If the Canucks miss the Stanley Cup Playoffs for the first time in six seasons, their record against the Ducks will be a big part of it. Vancouver has been outscored 21-6 while losing all four against Anaheim, including twice in early January during a two-month spiral out of the race.
"We have struggled within our division and the top teams," Canucks coach John Tortorella said. "And that's something as we move forward we've got to find how to play against them."
Tortorella thought the Canucks were doing a better job of it through most of the second period, but an ill-advised cross-ice pass through the neutral zone, followed by a blown defensive coverage left Koivu all alone in the low slot to make it 3-1 with 8:58 left in the period.
"With some opportunities we had and we don't score and then they score their third one, really on a nothing play," Tortorella said. "That team, it doesn't take them many chances to score. That third goal hurt us. It just seemed to take the wind out of our sails a bit."

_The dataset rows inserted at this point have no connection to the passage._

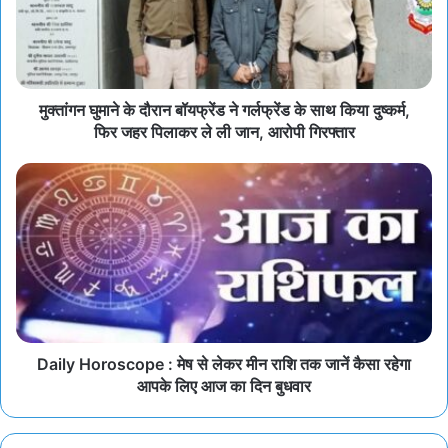
मुक्तांगन घुमाने के दौरान बॉयफ्रेंड ने गर्लफ्रेंड के साथ किया दुष्कर्म,
फिर जहर पिलाकर ले ली जान, आरोपी गिरफ्तार
Daily Horoscope : मेष से लेकर मीन राशि तक जानें कैसा रहेगा
आपके लिए आज का दिन बुधवार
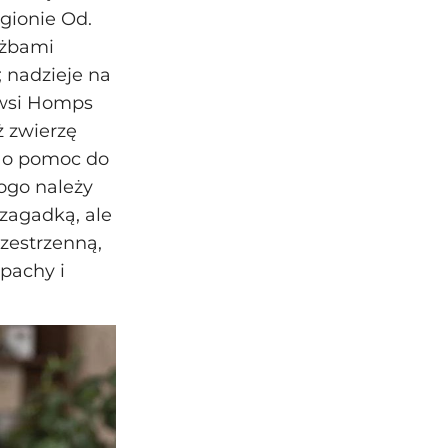
egionie Od.
użbami
; nadzieje na
 wsi Homps
ż zwierzę
ę o pomoc do
ogo należy
 zagadką, ale
rzestrzenną,
pachy i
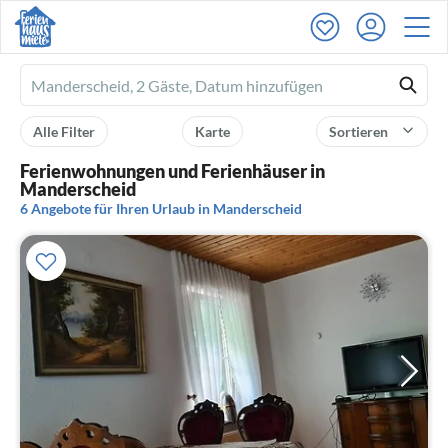
Ferienhausmiete
logo
Alle Filter
Karte
Sortieren
Ferienwohnungen und Ferienhäuser in
Manderscheid
6 Angebote für Ihren Urlaub in Manderscheid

Despite playing the night before, Anaheim scored twice early.
Sbisa opened the scoring 7:36 in with his first goal of the season and first in 42 games dating back to March 12, 2013. The defenseman's point shot through traffic appeared to hit a leg in front and dipped between the legs of Lack, who was screened by Kyle Palmieri.
Beleskey doubled the lead two shifts later, driving to the net after his first shot was blocked and getting a nifty between-the-legs pass back from Rickard Rakell that left Beleskey with an empty net.
Richardson, who was robbed by Andersen with the paddle of his stick on a shorthanded chance in alone earlier in the period, put the Canucks on the board two-and-a-half minutes later. But after giving up Koivu's goal against the flow play in the second, Perry erased any lingering doubts in the third period.
After hitting each post behind Lack in the first period, Perry converted his own rebound as he spun through the crease 6:45 into the third period. It was the second goal in seven games for Perry, who leads the Ducks and is tied for second in the NHL with 38. Perry then set up Perreault for his sixth goal in the past eight games.
"When we have four lines scoring, it makes our team difficult to play against," Koivu said. "At the end it doesn't really matter if you finish first or second, if you want to make some push in the playoffs you have to get your own game where you want it to be."